What pleasure to educate this simple mind to the contemplation of beauty, to initiate this pure soul to my enthusiasms and hopes, to give life, in short, to this statue! The fact is she had the air of a statue, with her great serious calm eyes, her regular Greek profile, her features, which although rather too marked and severe, were softened by the rose-tinted bloom of youth and the shadow of the waving hair. Added to all this was a faint provincial accent that was my especial joy, an accent to which with closed eyes, I listened as a recollection of happy childhood, the echo of a tranquil life in some far away, utterly unknown nook. And to think that now, this accent has become unbearable to me! But in those days, I had faith. I loved, I was happy, and disposed to be still more so. Full of ardour for my work, I had as soon as I was married begun a new poem, and in the evening I read to her the verses of the day. I wished to make her enter completely into my existence. The first time or two, she said to me: “Very pretty,” and I was grateful to her for this childish approbation, hoping that in time she would comprehend better what was the very breath of my life.

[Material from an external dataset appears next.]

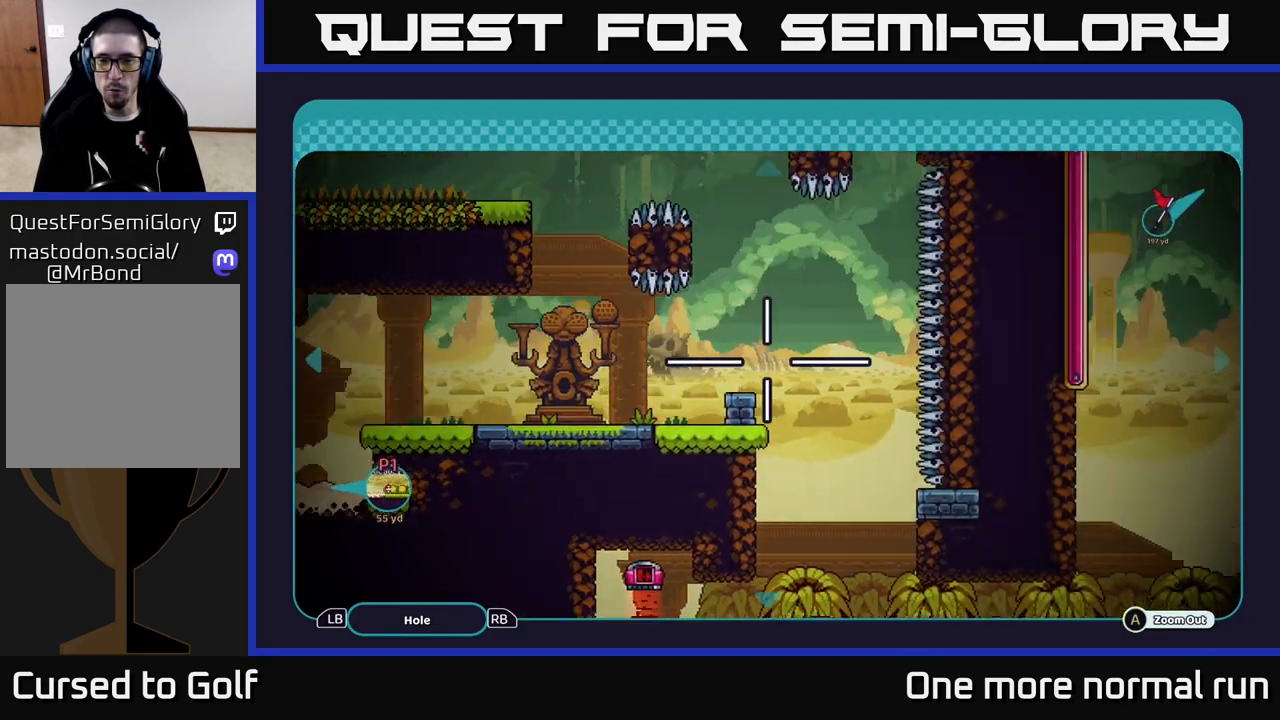
{"buttons": [], "left_stick": "down-right", "right_stick": "center", "events": [[117, "left_stick", "down-right"], [267, "left_stick", "down"], [400, "left_stick", "down-right"]]}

Poor creature! How I must have bored her! After having read her my verses, I explained them to her, seeking in her beautiful astonished eyes the hoped-for gleam of light, ever fancying I should surprise it.

I obliged her to give me her opinion and I passed over all that was foolish to retain only what a chance inspiration might contain of good. I so longed to make of her my true help mate, the real artist’s wife! But no! She could not understand. In vain did I read to her the great poets, choosing the strongest, the tenderest,–the golden rhymes of the love poems fell upon her ear as coldly and tediously as a hailstorm. Once I remember, we were reading la Nuit d’Octobre; she interrupted me, to ask for something more serious! I tried then to explain to her that there is nothing in the world more serious than poetry, which is the very essence of life, floating above it like a glory of light, in the % vibrations of which words and thoughts are elevated and transfigured. Oh! what a disdainful smile passed over her pretty mouth and what condescension in her glance! As though a child or a madman had spoken to her.

What have I not thus wasted of strength and useless eloquence! Nothing was of any use. I stumbled perpetually against what she called good sense, reason, that eternal excuse of dried up hearts and narrow minds. And it was not only poetry that bored her. Before our marriage, I had believed her to be a musician. She seemed to understand the pieces she played, aided by the underlinings of her teacher. Scarcely was she married when she closed her piano, and gave up her music.

Can there be anything more melancholy than this abandonment by the young wife of all that had pleased in the young girl? The reply given, the part ended, the actress quits her costume. It was all done with a view to marriage; a surface of petty accomplishments, of pretty smiles, and fleeting elegance. With her the change was instantaneous. At first I hoped that the taste I could not give her, an artistic intelligence and love of the beautiful, would come to her in spite of herself, through the medium of this wonderful Paris, with its unconscious refining influence on eyes and mind. But what can be done with a woman who does not know how to open a book, to look at a picture, who is always bored and refuses to see anything? I soon understood that I must resign myself to have by my side nothing but a housewife, active and economical, indeed very economical. According to Proudhon, a woman, nothing more. I could have shaped my course accordingly; so many artists are in the same plight! But this modest role was not enough for her.